EXERCISE A —
In the text on Scottish NHS pandemic procurement, how many of the 78 emergency contracts went to new suppliers without competition?
EXERCISE B —
Continue the text on Scottish NHS pandemic procurement from its final sentence.

Nurses at the Edinburgh Royal Infirmary in April 2020. Picture: Lisa FergusonNurses at the Edinburgh Royal Infirmary in April 2020. Picture: Lisa Ferguson
Nurses at the Edinburgh Royal Infirmary in April 2020. Picture: Lisa Ferguson

The briefing also found soaring PPE costs in the first months of the pandemic cost the NHS more than £37 million, compared to 2019 prices.

Throughout the pandemic emergency procedures have been used to award supply contracts worth £340 million. Of these 78 contracts, 29, worth £98 million, were awarded to new suppliers with no competition.

Stephen Boyle, Auditor General for Scotland, said the Scottish Government and procurement body National Services Scotland worked well together in the difficult first months of the pandemic, but that more must be done to better prepare for future crises.

SUPPLIED ENTRIES —
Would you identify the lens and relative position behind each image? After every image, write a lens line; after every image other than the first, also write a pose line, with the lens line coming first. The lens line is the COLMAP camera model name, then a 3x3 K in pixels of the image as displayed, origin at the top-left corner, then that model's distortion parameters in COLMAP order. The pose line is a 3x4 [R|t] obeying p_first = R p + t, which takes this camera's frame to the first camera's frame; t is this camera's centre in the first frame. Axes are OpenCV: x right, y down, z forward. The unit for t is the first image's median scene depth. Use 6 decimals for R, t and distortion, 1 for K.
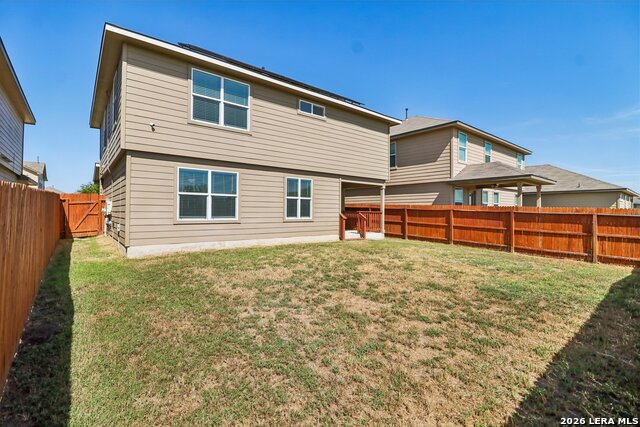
lens RADIAL K [[301.0, 0, 320.4], [0, 301.0, 215.7], [0, 0, 1]] dist [0.020877, 0.000339]
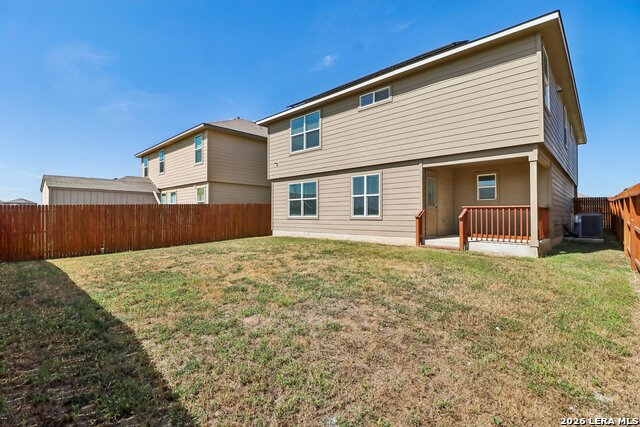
lens RADIAL K [[301.0, 0, 320.0], [0, 301.0, 210.8], [0, 0, 1]] dist [0.020877, 0.000339]
pose [[0.128523, -0.005746, -0.991690, 0.892160], [0.009863, 0.999941, -0.004515, -0.006389], [0.991658, -0.009201, 0.128572, 0.740530]]
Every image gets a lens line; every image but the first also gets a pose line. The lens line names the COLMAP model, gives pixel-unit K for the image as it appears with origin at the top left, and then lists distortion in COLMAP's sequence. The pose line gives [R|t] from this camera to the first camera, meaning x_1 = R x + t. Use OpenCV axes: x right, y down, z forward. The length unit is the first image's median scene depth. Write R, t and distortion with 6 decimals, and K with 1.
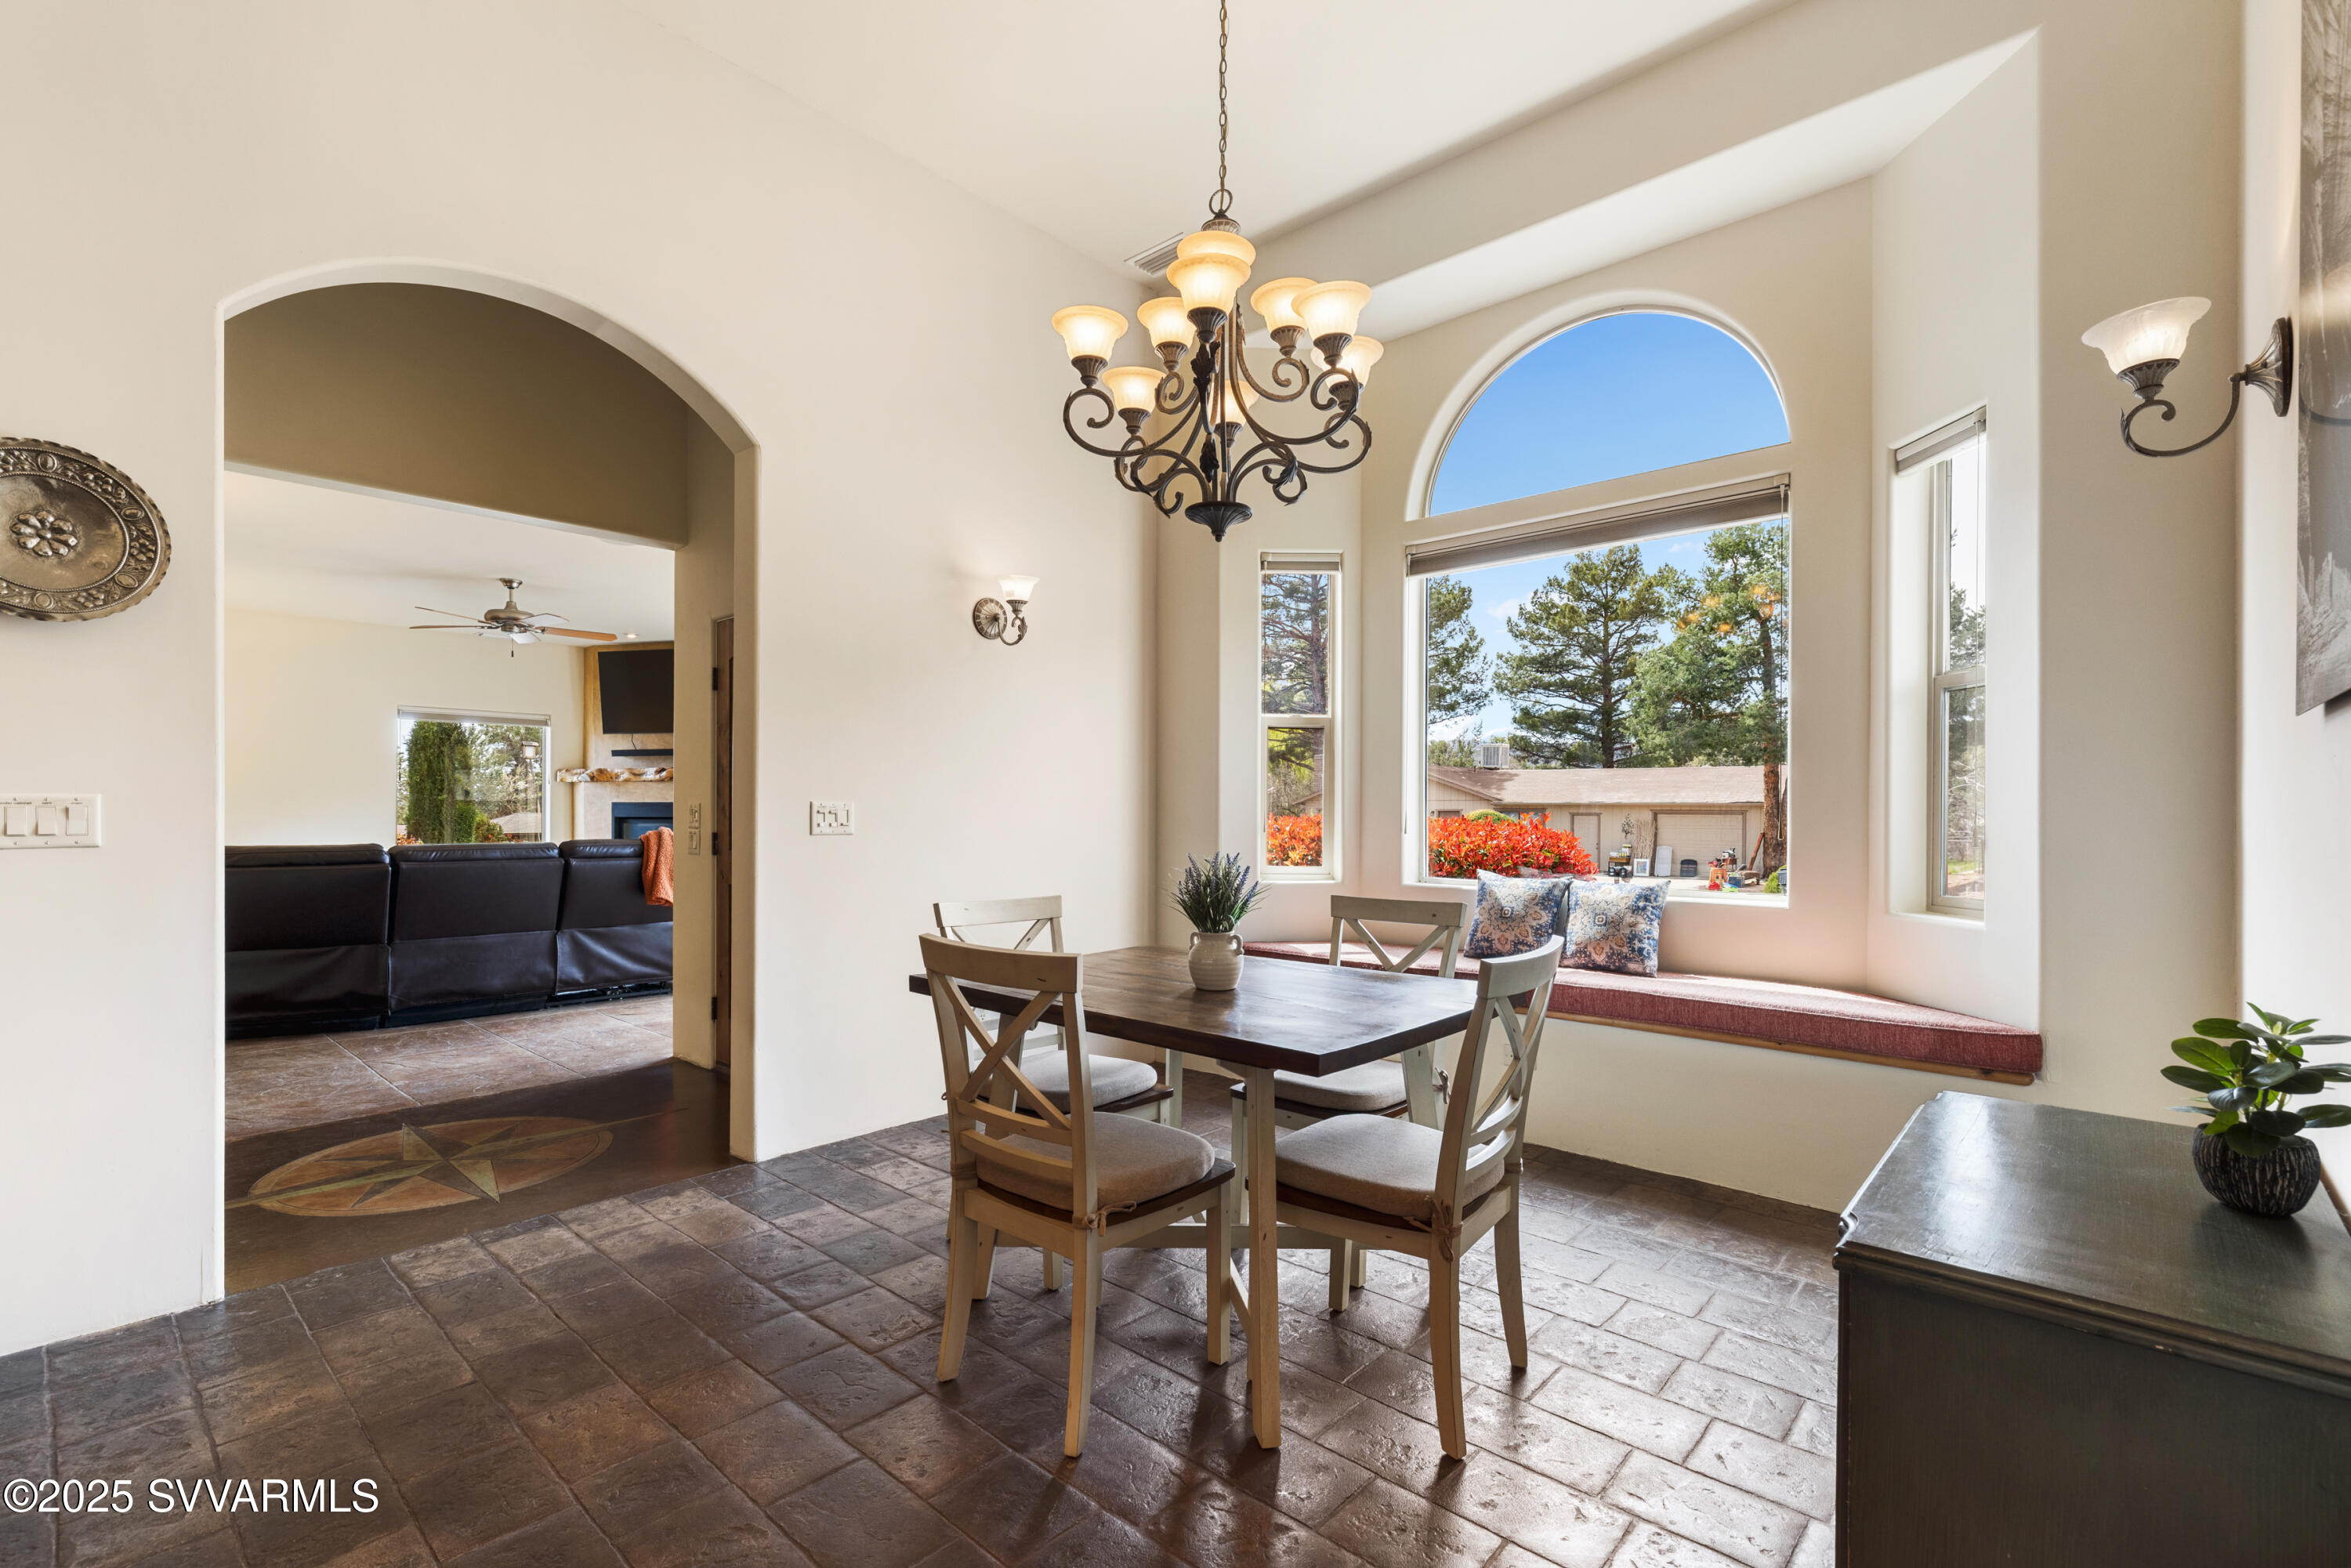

TASK RESULT A —
29 contracts, worth £98 million.

TASK RESULT B —
The British Medical Association in Scotland said the report reflects the issues raised by staff in the early months of the pandemic.

"It is very concerning to see how short supplies actually were in April last year, and that reflects the real issues and worries we were raising at the time on behalf of our members – and indeed all health and care staff across Scotland who were working throughout the pandemic,” said Dr Graeme Eunson, chair of BMA Scotland’s consultants committee.

Liberal Democrat Alex Cole-Hamilton said: “The new report shows what we’ve been saying for months. The government's PPE procurement was clearly inadequate and unacceptable.”

Labour’s Jackie Baillie said the report demonstrated the “catastrophic failure” of the Scottish Government to ensure adequate supplies of appropriate PPE at the outset of the pandemic.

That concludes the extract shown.